How much can Azure Spot VMs save on GPU compute?
Azure Spot VMs offer savings of 60-90% compared to on-demand pricing for GPU instances. The exact discount varies by VM size, region, and demand. T4 (NCasT4 v3) Spot pricing drops from $0.90/h to around $0.27/h. A100 single-node (NCads A100 v4) Spot drops from $4.10/h to around $1.20/h. Spot VMs are evicted when Azure needs capacity back, with 30 seconds' notice. Always checkpoint training jobs when using Azure Spot VMs.
How does Azure compare to GCP for enterprise AI?

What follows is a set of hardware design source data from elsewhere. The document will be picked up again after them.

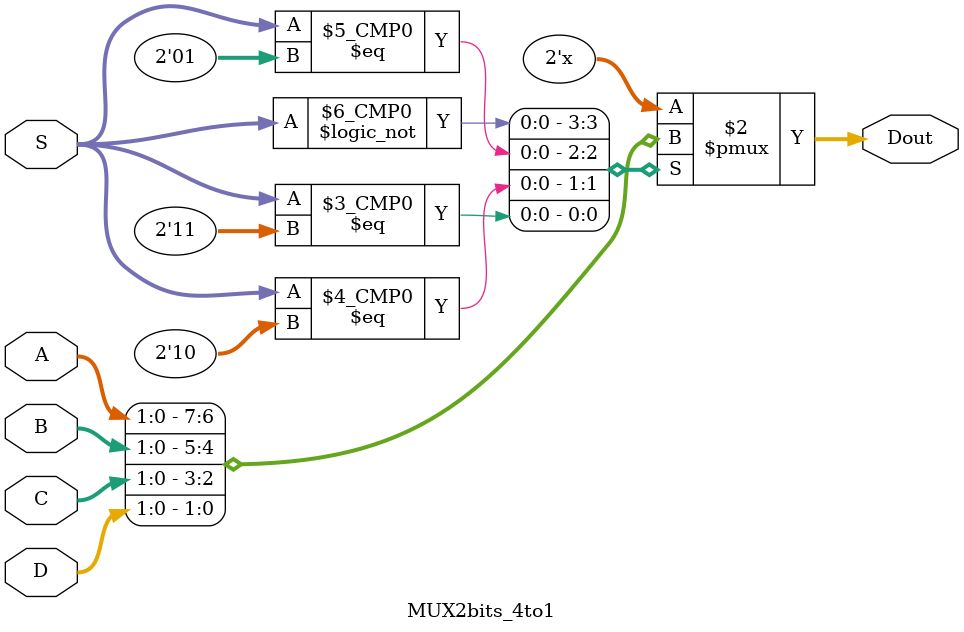
<source format=v>
module MUX5bits_3to1(A,B,S,Dout);
    input [4:0] A,B;
    input [1:0]S;
    output reg [4:0] Dout;

    always @(A or B or S)
        if(S[1])
            Dout = 5'b11111;//JAL
        else if(S[0])
            Dout = B;
        else
            Dout = A;

endmodule

module MUX5bits_OrNot(A,S,Dout);//register need to use or not
    input [4:0] A;
    input S;
    output reg [4:0] Dout;

    always @(A or S)
        if(S)
            Dout = A;
        else
            Dout = 5'b0;

endmodule 

module MUX32bits_2to1(A,B,S,Dout);
    input [31:0] A,B;
    input S;
    output reg [31:0] Dout;

    always @(A or B or S)
        if(S)
            Dout = B;
        else
            Dout = A;

endmodule

module MUX32bits_4to1(A,B,C,D,S,Dout);
    input [31:0] A,B,C,D;
    input [1:0] S;
    output reg [31:0] Dout;

    always @(A or B or C or D or S)
        case (S)
            2'b00: Dout = A;
            2'b01: Dout = B;
            2'b10: Dout = C;
            2'b11: Dout = D;
        endcase
       
endmodule

module MUX32bits_5to1(A,B,C,D,E,S,Dout);
    input [31:0] A,B,C,D,E;
    input [2:0] S;
    output reg [31:0] Dout;

    always @(A or B or C or D or E or S)
        case (S)
            3'b000: Dout = A;
            3'b001: Dout = B;
            3'b010: Dout = C;
            3'b011: Dout = D;
            default:Dout = E;
        endcase
       
endmodule


module MUX2bits_4to1(A,B,C,D,S,Dout);
    input [1:0] A,B,C,D;
    input [1:0] S;
    output reg [1:0] Dout;

    always @(A or B or C or D or S)
        case (S)
            2'b00: Dout = A;
            2'b01: Dout = B;
            2'b10: Dout = C;
            2'b11: Dout = D;
        endcase
       
endmodule
</source>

Azure and GCP are close competitors for enterprise AI with different strengths. Azure wins for Microsoft-stack enterprises (Active Directory, 365, Teams integration), for organizations that use Azure OpenAI Service (frontier models with enterprise SLA), and for enterprise compliance certifications in regulated industries. GCP wins for TensorFlow/JAX teams (TPU access), BigQuery integration for data-heavy ML, and the Vertex AI managed ML platform. For purely neutral greenfield evaluation, both are strong — the deciding factor is almost always existing enterprise software relationships.